Auf­for­de­rung an pharmazeutische Un­ter­neh­men – Fra­gen­ka­ta­log zur ri­si­ko­ba­sier­ten In­spek­ti­ons­pla­nung

Sowohl das Paul-Ehrlich-Institut (PEI) als auch das Bundesinstitut für Arzneimittel und Medizinprodukte (BfArM) inspizieren als „Supervisory Authority“ regelmäßig die Pharmakovigilanz-Systeme pharmazeutischer Unternehmer im Auftrag der Europäischen Zulassungsagentur EMA. Darüber hinaus werden nationale Inspektionen durch das PEI, das BfArM oder von beiden Behörden gemeinsam durchgeführt.

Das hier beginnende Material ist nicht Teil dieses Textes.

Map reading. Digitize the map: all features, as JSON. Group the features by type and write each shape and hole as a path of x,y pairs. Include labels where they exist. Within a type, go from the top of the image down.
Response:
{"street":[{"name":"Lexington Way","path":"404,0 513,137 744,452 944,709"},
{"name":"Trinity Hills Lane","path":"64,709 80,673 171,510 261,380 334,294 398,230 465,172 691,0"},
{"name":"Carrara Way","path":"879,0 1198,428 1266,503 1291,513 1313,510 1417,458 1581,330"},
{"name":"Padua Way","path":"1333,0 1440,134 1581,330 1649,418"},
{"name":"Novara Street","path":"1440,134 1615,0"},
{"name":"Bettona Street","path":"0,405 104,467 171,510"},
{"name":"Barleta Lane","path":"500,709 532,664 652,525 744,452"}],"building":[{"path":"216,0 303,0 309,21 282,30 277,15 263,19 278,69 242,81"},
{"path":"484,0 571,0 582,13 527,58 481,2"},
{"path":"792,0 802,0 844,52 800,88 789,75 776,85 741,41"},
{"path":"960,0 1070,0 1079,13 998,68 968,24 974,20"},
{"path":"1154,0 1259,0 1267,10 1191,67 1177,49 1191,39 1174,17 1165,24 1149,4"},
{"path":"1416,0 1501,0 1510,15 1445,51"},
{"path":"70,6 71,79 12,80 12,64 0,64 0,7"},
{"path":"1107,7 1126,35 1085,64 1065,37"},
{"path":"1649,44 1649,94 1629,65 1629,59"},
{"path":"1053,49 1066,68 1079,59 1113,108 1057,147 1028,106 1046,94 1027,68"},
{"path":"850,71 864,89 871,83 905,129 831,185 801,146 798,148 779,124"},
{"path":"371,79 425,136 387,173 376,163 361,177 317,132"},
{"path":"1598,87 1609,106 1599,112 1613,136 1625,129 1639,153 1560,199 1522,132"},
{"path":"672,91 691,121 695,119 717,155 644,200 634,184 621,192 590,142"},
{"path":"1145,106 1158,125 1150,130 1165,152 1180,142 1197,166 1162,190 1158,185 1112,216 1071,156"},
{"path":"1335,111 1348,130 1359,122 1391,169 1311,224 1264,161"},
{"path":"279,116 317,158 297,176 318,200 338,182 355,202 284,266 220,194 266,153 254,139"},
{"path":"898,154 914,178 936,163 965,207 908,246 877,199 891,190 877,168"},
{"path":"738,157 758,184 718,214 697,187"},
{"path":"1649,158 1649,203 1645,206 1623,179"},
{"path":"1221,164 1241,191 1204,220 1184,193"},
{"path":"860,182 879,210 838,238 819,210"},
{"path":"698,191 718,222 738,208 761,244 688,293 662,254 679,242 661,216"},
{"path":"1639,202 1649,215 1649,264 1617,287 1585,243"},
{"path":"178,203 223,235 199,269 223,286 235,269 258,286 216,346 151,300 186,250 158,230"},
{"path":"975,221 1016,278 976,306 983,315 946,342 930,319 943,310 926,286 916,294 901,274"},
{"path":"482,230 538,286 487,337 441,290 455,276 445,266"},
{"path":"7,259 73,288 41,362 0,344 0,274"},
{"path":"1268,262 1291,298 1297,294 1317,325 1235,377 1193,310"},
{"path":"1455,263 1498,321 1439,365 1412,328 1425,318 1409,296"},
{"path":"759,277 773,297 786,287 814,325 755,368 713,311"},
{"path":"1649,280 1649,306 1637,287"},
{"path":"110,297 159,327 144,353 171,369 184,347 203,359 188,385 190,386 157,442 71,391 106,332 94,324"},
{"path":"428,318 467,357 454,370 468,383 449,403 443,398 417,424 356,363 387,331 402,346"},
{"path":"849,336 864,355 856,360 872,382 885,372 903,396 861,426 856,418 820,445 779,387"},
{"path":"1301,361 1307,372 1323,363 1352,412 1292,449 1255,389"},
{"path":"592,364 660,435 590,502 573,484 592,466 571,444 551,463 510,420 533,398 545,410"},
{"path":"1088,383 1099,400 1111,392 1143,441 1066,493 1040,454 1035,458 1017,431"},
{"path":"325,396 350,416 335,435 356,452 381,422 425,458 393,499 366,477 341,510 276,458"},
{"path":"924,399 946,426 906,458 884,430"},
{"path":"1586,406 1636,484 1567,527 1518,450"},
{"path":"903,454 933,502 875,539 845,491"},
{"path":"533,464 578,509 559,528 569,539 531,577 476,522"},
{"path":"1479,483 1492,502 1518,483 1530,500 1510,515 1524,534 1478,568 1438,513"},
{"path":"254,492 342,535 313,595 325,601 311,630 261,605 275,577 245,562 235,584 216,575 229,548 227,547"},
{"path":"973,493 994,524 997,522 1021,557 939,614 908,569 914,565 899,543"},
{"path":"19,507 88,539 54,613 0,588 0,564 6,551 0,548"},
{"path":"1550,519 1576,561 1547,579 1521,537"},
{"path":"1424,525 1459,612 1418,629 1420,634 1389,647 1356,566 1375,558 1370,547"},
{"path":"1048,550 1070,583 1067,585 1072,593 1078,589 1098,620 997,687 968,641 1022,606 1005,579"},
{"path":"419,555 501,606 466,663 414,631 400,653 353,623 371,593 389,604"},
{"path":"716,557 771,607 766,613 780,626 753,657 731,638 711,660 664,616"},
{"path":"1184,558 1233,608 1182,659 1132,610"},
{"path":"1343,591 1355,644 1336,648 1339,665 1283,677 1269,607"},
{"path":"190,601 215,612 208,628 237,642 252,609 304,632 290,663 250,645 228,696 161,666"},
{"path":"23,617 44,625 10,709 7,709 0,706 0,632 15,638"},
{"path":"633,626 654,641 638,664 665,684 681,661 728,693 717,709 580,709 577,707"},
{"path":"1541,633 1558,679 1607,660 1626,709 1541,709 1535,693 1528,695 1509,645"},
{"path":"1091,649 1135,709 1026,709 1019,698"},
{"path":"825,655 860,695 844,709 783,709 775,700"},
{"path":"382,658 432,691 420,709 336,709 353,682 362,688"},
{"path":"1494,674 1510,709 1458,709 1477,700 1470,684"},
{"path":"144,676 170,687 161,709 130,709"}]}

Die Auswahl von Inspektionskandidaten erfolgt beim PEI und BfArM nach einem risikobasierten Ansatz. Kriterien zur risikobasierten Inspektionsplanung werden in GVP Modul III (III.B.2.) – „Pharmacovigilance Inspections” ausgeführt. Die Informationen aus dem aktuellen Fragebogen sollen dazu beitragen, das Risikopotenzial aller Pharmakovigilanz-Systeme bei Inhabern von Zulassungen, Genehmigungen und Registrierungen für Humanarzneimittel in Deutschland einstufen zu können. Auch kann eine angemessene Inspektionsdauer besser abgeschätzt werden. Die Auswertung dieser Datenerhebung wird in Zukunft in die Planung des Inspektionsprogramms der beiden Bundesoberbehörden für den Bereich Pharmakovigilanz einfließen.

Um die Risikobewertung zu unterstützen, haben PEI und BfArM die Datenerhebung „Questionnaire zu risikobasierten PV-Inspektionen“ initiiert und bitten die pharmazeutischen Unternehmen, den Fragenkatalog zu beantworten.

Rechtsgrundlage für Pharmakovigilanzinspektionen in Deutschland – risikobasierte Inspektionsplanung

Mit der 16. AMG-Novelle (16. Gesetz zur Änderung des Arzneimittelgesetzes vom 10. Oktober 2013) wurde die geänderte Richtlinie 2001/83/EG in deutsches Recht (Arzneimittelgesetz, AMG) umgesetzt und unter anderem die Rechtsgrundlage für die Durchführung von Pharmakovigilanzinspektionen aktualisiert (§ 62 Abs. 6, § 64, § 66 AMG).